Malgré ce contexte pénible, le penseur, soupçonné par les autorités communistes d’être « réactionnaire » parce qu’il n’est pas marxiste, conserve intacte sa curiosité pour la philosophie de son époque. « Je regrette de n’y participer qu’à la manière du non-être platonicien », regrette-t-il en 1948, en observateur « qui saisit seulement les reflets, entrevus à travers des journaux ou des rumeurs ». Les ouvrages étrangers sont en effet difficiles à acheminer, les articles à publier, les voyages sont compliqués et les rémunérations d’universités étrangères impossibles à transférer. Quant aux lettres, elles sont ­parfois ouvertes. Le harcèlement officiel ira même jusqu’à empêcher la publication d’un volume d’hommages pour ses 60 ans.

Sa description de la vie quotidienne et intime, que cet extraordinaire épistolier détaille avec franchise et humour, fait sentir la dureté des existences dans l’univers socialiste.
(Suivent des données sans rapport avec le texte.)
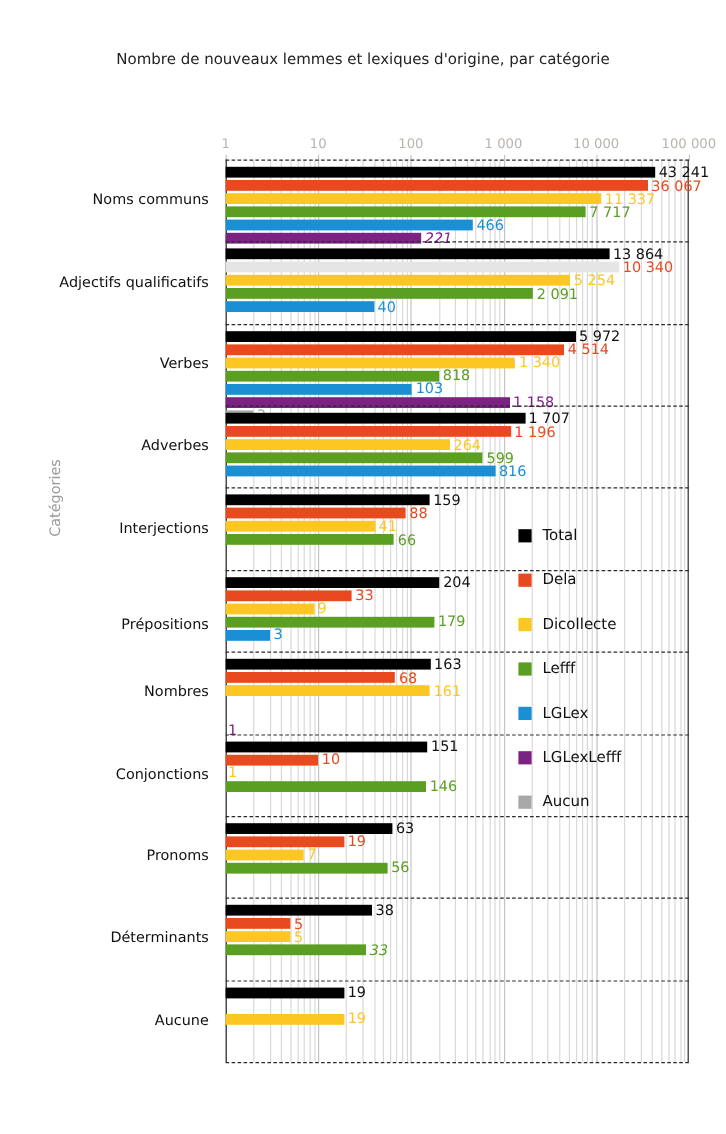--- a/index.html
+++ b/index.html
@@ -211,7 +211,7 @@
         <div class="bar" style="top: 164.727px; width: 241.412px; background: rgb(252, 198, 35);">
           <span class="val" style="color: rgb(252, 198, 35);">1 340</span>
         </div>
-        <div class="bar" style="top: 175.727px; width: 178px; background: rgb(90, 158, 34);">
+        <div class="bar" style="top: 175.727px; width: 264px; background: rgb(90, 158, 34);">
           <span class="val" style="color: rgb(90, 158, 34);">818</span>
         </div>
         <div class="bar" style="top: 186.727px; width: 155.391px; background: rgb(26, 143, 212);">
On peine à se chauffer, les logements sont rares. Des tracasseries administratives sans fin obligent les familles à cohabiter, brisant les couples et les carrières, compromettant la bonne entente entre parents et enfants, fragilisant psychologiquement les êtres en proie à des accès de découragement ou à des maladies physiques médiocrement soignées. Jan Patocka subit tout cela sans se plaindre, en s’amusant des progressistes français pleins d’illusions en visite dans la capitale tchécoslovaque. « Vos communistes sont de petits anges auprès des nôtres », confie-t-il ainsi à Robert Campbell.

Un philosophe à part entière

Pour autant, ce théoricien de la responsabilité n’impute pas uniquement ses échecs personnels aux circonstances qui l’en­tourent. Dans un autoportrait désabusé adressé à la deuxième compagne de Robert Campbell, Janine Pignet, à l’automne 1975, il confie ainsi : « Mon Dieu, je travaille, mais pour qui et à quelle fin ? Je n’ai au fond rien fait en dehors du petit livre sur “le monde naturel” [sa thèse, Le Monde naturel comme problème philosophique, Vrin, 2016], reflétant les idées de Husserl sur la question – que depuis longtemps je ne partage plus, sans parvenir à une solution satisfaisante (…). Je suis heureux de méditer l’expérience des grands et je serais content d’en être le truchement auprès des jeunes ; mais c’est précisément ce qui m’est interdit. »

La découverte progressive de son œuvre, en France, grâce aux efforts de Paul Ricœur, Marc Richir, Renaud Barbaras et de sa traductrice, Erika Abrams, a montré comme ce jugement du penseur sur lui-même était partiel et finalement inexact. Aujourd’hui, Jan Patocka n’est plus considéré seulement comme un dissident sacrifié, un « héritier spirituel » ou un simple passeur entre les ­cultures, mais comme un philosophe à part entière, dont l’œuvre mérite d’être étudiée pour elle-même. Sa pensée de l’histoire, du corps, de la dévastation par la technique, de l’Europe en déclin mais porteuse du « souci de l’âme » légué par la Grèce, de l’entrelacs possible de la philosophie et de la théologie s’impose désormais, à côté de l’aura justifiée mais encombrante du héros de la liberté.

Nicolas Weill à suivre sur Le Monde

Jan Patocka, repères

1907 Naissance de Jan Patocka, à Turnov, dans l’Empire austro-hongrois (aujourd’hui République tchèque).

1925-1931 Il étudie la philo­sophie, ainsi que les langues slaves et romanes, à Prague. Membre fondateur du Cercle philosophique de Prague.

1936 Il soutient sa thèse sur Le Monde naturel comme problème philosophique.

1939 Un décret nazi ferme l’université Charles de Prague, où il enseignait. Il devient professeur dans le secondaire.

1948-1950 Après avoir une deuxième fois perdu son poste, il est versé dans les « Brigades de travail ».

1950-1954 Il est archiviste à l’Institut Masaryk jusqu’à sa fermeture.

1966 Décès de son épouse, ­Hélène Patocka.

1968 Réintégré à l’université à l’occasion du « printemps de Prague », il est mis à la retraite d’office en 1972.

1977 Porte-parole de la Charte 77 à la demande de ­Vaclav ­Havel, il meurt le 13 mars.